The HGMPs outline plans for hatchery management in the Lower Columbia, where wild steehead are listed as Threatened under the Endangered Species Act. Among the problems with the draft HGMPs is the fact that the department plans to continue releasing hatchery steelhead into several systems where they do not operate collection facilities. This is against the department's own policy as outlined in the Statewide Steelhead Management Plans, and all but ensures that the productivity and diversity of these vital wild steelhead populations will continue to be undermined by high numbers of hatchery origin spawners.

Please take a minute or two to submit comments, we worked with the Wild Steelhead Coalition to set up a quick and easy form for you to comment. 

Thursday, October 4, 2012

Landmark Victory for Skeena Sockeye!

In the latest issue of the Osprey we brought you an article on the perils of a proposed mine in the Morrison Lake watershed. The Morrison is a tributary of Babine Lake, BC's largest sockeye producer, and is home to an abundant and ecologically unique sockeye population. Despite a troubling recent history of steamrolling projects through, the BC Ministry of Environment denied Pacific Booker Minerals an Environmental Assessment Certificate for the proposed mine citing the unacceptable risks posed by the mining project. This is a huge victory for the Skeena watershed and a rare and precious victory for wild salmon in British Columbia lately.

More information:

Monday, October 1, 2012

Reintroduced Sockeye Spawning in Cle Elum Lake

A landmark effort to reintroduce sockeye into the Upper Yakima watershed is entering its fourth year, and a banner run of sockeye on the Columbia means that 10,000 fish will spawn in the Upper Cle Elum this year. A part of a pilot project assessing the feasibility of reintroducing sockeye to the Cle Elum Lake system began in 2009 when biologists with the Yakama Nation, US Bureau of Reclamation, Washington State and Grant County PUD trapped 1,000 fish at the Priest Rapids fish ladder on the Columbia and transported them to Cle Elum lake. Since then the number of fish transported to Cle Elum has increased steadily, including 2,500 fish in 2010, 4,500 last year and 10,000 this year. An agreement between Grant County and the Yakama Nation allows 3% of the fish at Priest Rapids to be taken for the reintroduction.
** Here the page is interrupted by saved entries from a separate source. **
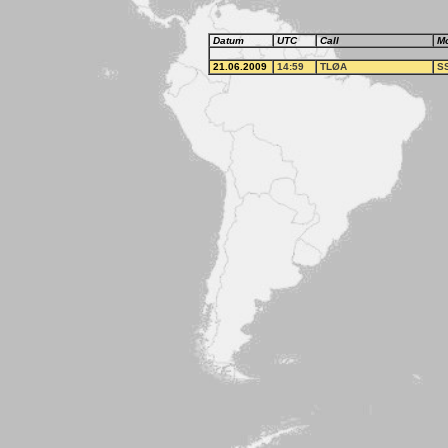
Datum
UTC
Call
M
21.06.2009
14:59
TLØA
S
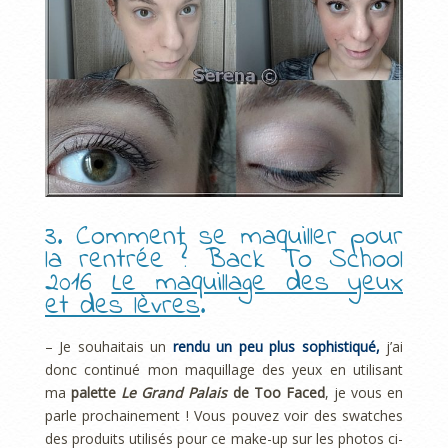
3. Comment se maquiller pour
la rentrée ? Back To School
2016
Le maquillage des yeux
et des lèvres
.
– Je souhaitais un
rendu un peu plus sophistiqué,
j’ai
donc continué mon maquillage des yeux en utilisant
ma
palette
Le Grand Palais
de Too Faced
, je vous en
parle prochainement ! Vous pouvez voir des swatches
des produits utilisés pour ce make-up sur les photos ci-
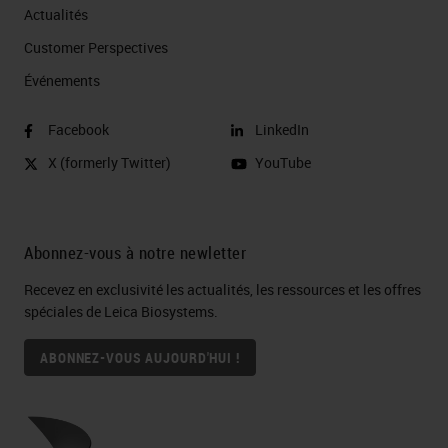
Actualités
Customer Perspectives​
Événements
Facebook
LinkedIn
X (formerly Twitter)
YouTube
Abonnez-vous à notre newletter
Recevez en exclusivité les actualités, les ressources et les offres
spéciales de Leica Biosystems.
ABONNEZ-VOUS AUJOURD'HUI !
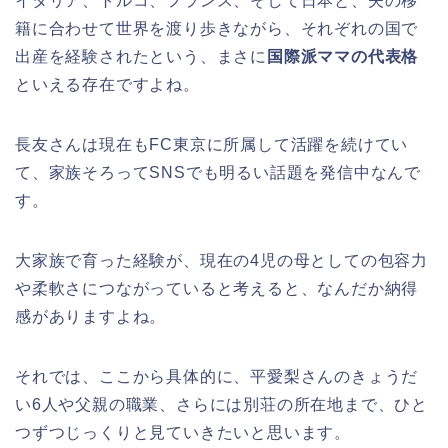
イタリア、トルコ、フランス、そして日本と、夫の移
籍に合わせて世界を渡り歩きながら、それぞれの国で
出産を経験されたという、まさに
国際派ママの代表格
といえる存在ですよね。
長友さんは現在もFC東京に所属して活躍を続けてい
て、家族そろってSNSでも明るい話題を発信中なんで
す。
大家族で育った経験が、現在の4児の母としての包容力
や柔軟さにつながっていると考えると、なんだか納得
感がありますよね。
それでは、ここから具体的に、平愛梨さんのきょうだ
い6人や父親の職業、さらには別荘の所在地まで、ひと
つずつじっくりと見ていきたいと思います。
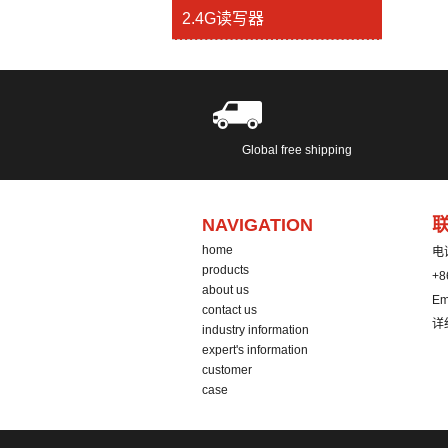
2.4G读写器
Global free shipping
NAVIGATION
home
电
products
+8
about us
Em
contact us
详
industry information
expert's information
customer
case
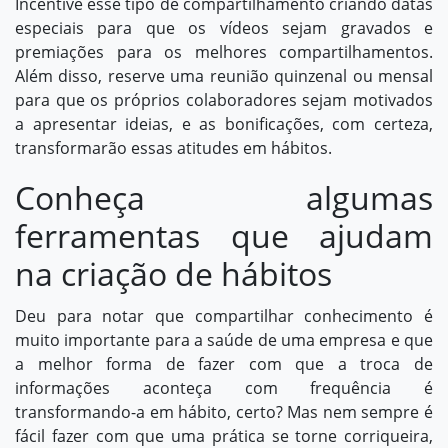
Incentive esse tipo de compartilhamento criando datas
especiais para que os vídeos sejam gravados e
premiações para os melhores compartilhamentos.
Além disso, reserve uma reunião quinzenal ou mensal
para que os próprios
colaboradores sejam motivados
a apresentar ideias, e as bonificações, com certeza,
transformarão essas atitudes em hábitos.
Conheça algumas
ferramentas que ajudam
na criação de hábitos
Deu para notar que compartilhar conhecimento é
muito importante para a saúde de uma empresa e que
a melhor forma de fazer com que a troca de
informações aconteça com frequência é
transformando-a em hábito, certo? Mas nem sempre é
fácil fazer com que uma prática se torne corriqueira,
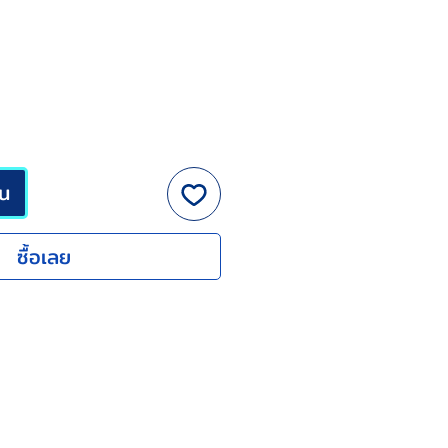
ขาย
ลด
็น
ซื้อเลย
Offspring of fish which successfully spawn above Cle Elum Lake have been transported downstream of the dam by a temporary wooden flume in the spillway. While the situation isn't ideal for getting juveniles past the dam, recent high water springs have aided downstream passage and biologists expect the first offspring of reintroduced sockeye to return next fall. Sockeye typically have a 3-4 year lifecycle, rearing in lakes for one year before migrating to sea for 2-3 years. Like many of the lakes in the Yakima irrigation project, Cle Elum historically supported a large run of sockeye and the pilot reintroduction project is an important first step towards reintroducing the once prolific fish.